Lawrence retained a certain awe of Hogarth, thinking him ‘a splendid man’ for his vast experience of the East, his ability to converse with equal intelligibility in six languages, and his encyclopedic knowledge. He continually tried to impress him, once, for instance, waking him up on their train journey to Aleppo to see the village of Harosheth, the setting of Deborah’s Ode in the Old Testament. Fortunately, Hogarth shared his admiration for the poem, and was delighted: ‘That went down very well,’ Lawrence wrote home with satisfaction.12 For his part, Hogarth was suitably convinced of Lawrence’s potential as an antiquarian, and thought him technically a better archaeologist than Thompson. Though he wrote later that Lawrence was an ‘admirable adjutant’, he doubted his ability to drive the work forward. That Lawrence had a certain devil-may-care attitude was noticed also by Leonard Woolley, who was to take Hogarth’s place at Carchemish the following season. Woolley wrote that Lawrence was curiously erratic where work was concerned: if he was interested he could be remarkably astute, but if he disliked an object or thought it unimportant he would ignore it.

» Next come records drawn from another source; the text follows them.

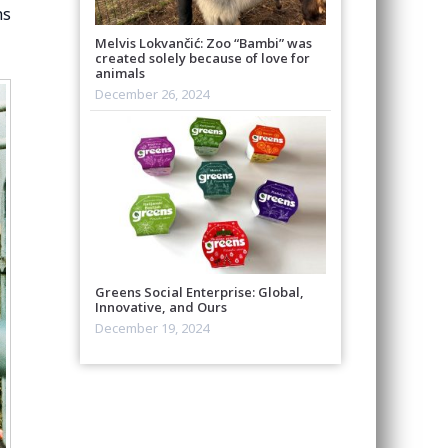
hs
Melvis Lokvančić: Zoo “Bambi” was
created solely because of love for
animals
December 26, 2024
Greens Social Enterprise: Global,
Innovative, and Ours
December 19, 2024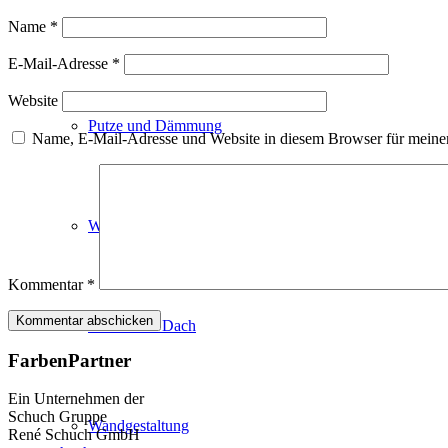
Fassadenfarben
Name
*
E-Mail-Adresse
*
Website
Putze und Dämmung
Name, E-Mail-Adresse und Website in diesem Browser für meine
Wandvorbereitung
Kommentar
*
Boden und Dach
FarbenPartner
Ein Unternehmen der
Schuch Gruppe
Wandgestaltung
René Schuch GmbH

He got on very well with the men, Woolley said, to such an extent that he would sometimes return from another part of the dig to find Lawrence sitting in conference with the Arabs discussing some question of folklore or point of local dialect.13 Such a fault could not have been levelled at Campbell-Thompson, who had an insular contempt for the natives which enabled him to drive them unhesitatingly – a quality which Hogarth, whose nickname among the Arabs was ‘The Angel of Death’, appreciated. Lawrence wrote that Thompson was ‘pleasant’ and ‘very good fun’ and admired his knowledge of Semitic languages. According to Hogarth they got on excellently, but this was Lawrence’s charm working for Hogarth’s benefit, for actually he felt a sense of competition with the older man, inwardly mocking his overt displays of physical strength, and the collection of rifles, pistols, swords and fencing equipment he had brought with him to the site.